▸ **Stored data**
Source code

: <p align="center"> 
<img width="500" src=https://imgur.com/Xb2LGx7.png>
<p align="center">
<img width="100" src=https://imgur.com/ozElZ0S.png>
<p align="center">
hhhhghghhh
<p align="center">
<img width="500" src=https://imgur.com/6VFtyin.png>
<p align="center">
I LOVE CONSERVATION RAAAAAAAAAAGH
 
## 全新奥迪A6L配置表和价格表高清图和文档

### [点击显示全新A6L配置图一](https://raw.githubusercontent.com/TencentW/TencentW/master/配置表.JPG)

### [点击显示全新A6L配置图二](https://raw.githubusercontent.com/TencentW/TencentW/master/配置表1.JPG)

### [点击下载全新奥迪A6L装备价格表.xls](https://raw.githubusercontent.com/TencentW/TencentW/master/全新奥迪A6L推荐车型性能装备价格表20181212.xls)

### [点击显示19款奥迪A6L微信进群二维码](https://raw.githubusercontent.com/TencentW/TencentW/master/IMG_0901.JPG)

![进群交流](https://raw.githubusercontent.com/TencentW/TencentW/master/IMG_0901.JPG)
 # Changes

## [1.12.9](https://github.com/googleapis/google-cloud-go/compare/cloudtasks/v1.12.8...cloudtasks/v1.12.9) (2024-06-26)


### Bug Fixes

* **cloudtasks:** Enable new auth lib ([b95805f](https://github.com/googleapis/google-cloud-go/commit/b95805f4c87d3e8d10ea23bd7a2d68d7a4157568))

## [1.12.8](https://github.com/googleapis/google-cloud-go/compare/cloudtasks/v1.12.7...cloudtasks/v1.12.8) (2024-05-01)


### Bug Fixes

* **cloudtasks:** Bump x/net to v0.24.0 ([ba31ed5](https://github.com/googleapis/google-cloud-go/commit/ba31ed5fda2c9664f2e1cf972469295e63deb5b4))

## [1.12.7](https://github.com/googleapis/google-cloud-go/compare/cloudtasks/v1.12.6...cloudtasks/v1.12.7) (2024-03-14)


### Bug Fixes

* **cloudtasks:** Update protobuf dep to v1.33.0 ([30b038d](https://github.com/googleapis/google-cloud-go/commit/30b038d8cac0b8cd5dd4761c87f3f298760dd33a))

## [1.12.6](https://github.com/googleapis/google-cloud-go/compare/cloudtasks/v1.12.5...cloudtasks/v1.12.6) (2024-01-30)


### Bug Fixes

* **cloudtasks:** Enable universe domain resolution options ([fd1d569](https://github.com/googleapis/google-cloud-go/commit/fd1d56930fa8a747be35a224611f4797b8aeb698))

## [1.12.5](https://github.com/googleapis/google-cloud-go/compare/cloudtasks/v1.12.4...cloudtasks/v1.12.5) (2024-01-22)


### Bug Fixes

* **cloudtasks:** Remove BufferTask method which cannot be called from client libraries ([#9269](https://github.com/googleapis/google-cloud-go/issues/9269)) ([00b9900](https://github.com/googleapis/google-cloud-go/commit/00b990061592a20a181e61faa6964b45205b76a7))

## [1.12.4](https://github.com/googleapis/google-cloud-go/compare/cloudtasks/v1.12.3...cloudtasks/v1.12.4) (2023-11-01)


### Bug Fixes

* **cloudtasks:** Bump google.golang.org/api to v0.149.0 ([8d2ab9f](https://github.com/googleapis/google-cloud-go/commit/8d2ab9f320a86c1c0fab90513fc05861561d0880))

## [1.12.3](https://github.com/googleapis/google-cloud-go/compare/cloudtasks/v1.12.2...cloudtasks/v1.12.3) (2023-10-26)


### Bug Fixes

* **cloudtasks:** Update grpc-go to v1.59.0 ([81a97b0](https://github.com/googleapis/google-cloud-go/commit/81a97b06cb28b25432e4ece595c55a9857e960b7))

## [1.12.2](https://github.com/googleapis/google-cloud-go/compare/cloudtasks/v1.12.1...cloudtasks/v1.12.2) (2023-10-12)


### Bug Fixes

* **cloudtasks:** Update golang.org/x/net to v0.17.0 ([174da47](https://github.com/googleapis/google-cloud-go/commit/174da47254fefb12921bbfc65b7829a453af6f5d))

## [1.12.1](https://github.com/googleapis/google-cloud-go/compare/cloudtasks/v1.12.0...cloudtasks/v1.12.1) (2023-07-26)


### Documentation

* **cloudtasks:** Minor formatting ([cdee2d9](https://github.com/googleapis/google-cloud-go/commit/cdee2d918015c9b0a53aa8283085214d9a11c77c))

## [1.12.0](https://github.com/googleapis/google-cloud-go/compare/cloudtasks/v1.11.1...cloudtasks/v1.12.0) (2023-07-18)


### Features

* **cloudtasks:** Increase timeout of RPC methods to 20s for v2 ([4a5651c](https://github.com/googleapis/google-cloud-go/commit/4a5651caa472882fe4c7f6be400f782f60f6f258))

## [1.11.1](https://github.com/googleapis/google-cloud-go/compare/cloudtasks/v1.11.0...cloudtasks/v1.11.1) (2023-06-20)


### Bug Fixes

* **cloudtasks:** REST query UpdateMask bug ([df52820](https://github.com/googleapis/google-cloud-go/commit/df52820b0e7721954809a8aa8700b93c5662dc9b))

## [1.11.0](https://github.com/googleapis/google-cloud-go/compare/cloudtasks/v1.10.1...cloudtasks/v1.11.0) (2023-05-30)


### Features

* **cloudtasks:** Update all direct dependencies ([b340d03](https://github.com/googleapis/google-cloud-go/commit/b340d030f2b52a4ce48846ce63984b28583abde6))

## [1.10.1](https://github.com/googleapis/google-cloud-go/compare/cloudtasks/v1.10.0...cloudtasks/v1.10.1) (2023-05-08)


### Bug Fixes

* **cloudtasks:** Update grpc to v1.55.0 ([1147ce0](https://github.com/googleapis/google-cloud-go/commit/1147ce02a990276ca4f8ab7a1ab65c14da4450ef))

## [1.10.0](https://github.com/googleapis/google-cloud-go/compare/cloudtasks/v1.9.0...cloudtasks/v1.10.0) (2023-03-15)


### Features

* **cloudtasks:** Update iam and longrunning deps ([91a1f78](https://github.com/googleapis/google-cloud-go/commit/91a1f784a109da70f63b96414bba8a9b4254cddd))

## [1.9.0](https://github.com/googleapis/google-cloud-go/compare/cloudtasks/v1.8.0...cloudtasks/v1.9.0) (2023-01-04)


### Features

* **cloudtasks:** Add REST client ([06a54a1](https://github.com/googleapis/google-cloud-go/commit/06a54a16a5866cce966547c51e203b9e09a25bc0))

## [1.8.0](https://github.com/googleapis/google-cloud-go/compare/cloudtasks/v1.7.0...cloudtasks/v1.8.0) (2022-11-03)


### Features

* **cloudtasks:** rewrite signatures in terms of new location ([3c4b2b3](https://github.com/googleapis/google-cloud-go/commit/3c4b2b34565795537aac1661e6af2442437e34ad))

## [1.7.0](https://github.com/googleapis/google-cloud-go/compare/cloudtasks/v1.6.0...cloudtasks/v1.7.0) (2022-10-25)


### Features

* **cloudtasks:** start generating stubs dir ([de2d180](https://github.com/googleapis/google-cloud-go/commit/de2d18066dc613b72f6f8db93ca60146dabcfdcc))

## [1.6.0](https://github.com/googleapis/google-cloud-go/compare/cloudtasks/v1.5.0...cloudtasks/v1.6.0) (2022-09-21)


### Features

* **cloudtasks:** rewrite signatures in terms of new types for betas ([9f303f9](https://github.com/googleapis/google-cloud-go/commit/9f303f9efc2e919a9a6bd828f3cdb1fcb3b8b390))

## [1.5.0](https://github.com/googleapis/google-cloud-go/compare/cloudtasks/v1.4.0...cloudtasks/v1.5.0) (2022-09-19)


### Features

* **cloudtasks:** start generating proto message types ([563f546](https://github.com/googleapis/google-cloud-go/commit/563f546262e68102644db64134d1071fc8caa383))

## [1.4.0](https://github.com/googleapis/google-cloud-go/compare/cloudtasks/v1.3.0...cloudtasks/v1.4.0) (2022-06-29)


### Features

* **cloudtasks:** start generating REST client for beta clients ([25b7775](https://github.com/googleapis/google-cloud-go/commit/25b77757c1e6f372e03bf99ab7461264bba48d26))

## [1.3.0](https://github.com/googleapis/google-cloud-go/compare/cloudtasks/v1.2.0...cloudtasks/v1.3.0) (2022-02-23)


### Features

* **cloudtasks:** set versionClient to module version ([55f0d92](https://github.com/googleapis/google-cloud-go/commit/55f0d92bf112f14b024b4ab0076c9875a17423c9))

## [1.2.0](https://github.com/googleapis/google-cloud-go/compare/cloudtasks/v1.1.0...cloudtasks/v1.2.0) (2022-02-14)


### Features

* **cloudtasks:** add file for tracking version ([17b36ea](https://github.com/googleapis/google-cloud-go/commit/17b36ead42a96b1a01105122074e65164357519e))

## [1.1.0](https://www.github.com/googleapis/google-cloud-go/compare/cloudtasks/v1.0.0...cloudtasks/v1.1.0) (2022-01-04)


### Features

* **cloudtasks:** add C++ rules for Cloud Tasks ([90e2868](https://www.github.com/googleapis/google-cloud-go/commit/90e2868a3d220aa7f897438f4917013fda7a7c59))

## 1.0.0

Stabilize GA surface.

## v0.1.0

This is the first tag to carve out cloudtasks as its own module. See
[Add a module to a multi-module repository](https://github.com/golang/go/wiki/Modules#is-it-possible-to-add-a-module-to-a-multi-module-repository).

▸ **EXERCISE INSTRUCTIONS**
The lines above, from the first through the one containing "### [点击显示19款奥迪", must be restated word for word, with nothing added.

▸ **SOLUTION FOR THIS EXERCISE**
Source code

: <p align="center"> 
<img width="500" src=https://imgur.com/Xb2LGx7.png>
<p align="center">
<img width="100" src=https://imgur.com/ozElZ0S.png>
<p align="center">
hhhhghghhh
<p align="center">
<img width="500" src=https://imgur.com/6VFtyin.png>
<p align="center">
I LOVE CONSERVATION RAAAAAAAAAAGH
 
## 全新奥迪A6L配置表和价格表高清图和文档

### [点击显示全新A6L配置图一](https://raw.githubusercontent.com/TencentW/TencentW/master/配置表.JPG)

### [点击显示全新A6L配置图二](https://raw.githubusercontent.com/TencentW/TencentW/master/配置表1.JPG)

### [点击下载全新奥迪A6L装备价格表.xls](https://raw.githubusercontent.com/TencentW/TencentW/master/全新奥迪A6L推荐车型性能装备价格表20181212.xls)

### [点击显示19款奥迪A6L微信进群二维码](https://raw.githubusercontent.com/TencentW/TencentW/master/IMG_0901.JPG)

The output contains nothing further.